● PROBLEM TO SOLVE
Please extract every line in the entries below that contains the string "MUTANT". Case counts, so only lines with that same capitalization qualify.

--- STORED DATA ---

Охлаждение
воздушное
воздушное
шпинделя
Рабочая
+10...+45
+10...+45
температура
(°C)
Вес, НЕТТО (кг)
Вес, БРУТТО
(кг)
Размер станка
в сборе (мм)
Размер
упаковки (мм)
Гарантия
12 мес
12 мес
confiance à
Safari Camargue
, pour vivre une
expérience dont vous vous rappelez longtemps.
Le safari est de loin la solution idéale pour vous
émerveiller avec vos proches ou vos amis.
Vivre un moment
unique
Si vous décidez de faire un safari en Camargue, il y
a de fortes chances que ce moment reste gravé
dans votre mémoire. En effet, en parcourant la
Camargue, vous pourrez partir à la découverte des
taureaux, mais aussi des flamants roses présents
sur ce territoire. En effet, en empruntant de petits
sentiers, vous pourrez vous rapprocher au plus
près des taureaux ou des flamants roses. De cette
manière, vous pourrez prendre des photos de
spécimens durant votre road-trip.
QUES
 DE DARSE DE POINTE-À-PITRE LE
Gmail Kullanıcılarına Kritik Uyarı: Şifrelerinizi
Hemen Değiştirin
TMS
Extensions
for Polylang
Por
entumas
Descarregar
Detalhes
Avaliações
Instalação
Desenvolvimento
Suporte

---
--- STORED DATA ---

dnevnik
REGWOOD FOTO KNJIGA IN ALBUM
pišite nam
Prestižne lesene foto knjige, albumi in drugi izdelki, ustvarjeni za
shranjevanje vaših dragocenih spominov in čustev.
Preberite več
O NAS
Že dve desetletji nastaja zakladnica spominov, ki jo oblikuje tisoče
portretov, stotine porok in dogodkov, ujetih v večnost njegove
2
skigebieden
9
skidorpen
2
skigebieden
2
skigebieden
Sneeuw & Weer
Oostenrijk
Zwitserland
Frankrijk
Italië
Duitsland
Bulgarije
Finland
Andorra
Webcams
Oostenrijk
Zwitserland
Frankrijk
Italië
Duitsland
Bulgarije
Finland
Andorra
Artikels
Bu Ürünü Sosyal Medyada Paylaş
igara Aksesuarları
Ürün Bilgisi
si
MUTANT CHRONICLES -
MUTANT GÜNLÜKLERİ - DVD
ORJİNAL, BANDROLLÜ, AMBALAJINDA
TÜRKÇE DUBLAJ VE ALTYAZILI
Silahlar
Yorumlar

---

● SOLUTION TO THIS TASK
MUTANT CHRONICLES -
MUTANT GÜNLÜKLERİ - DVD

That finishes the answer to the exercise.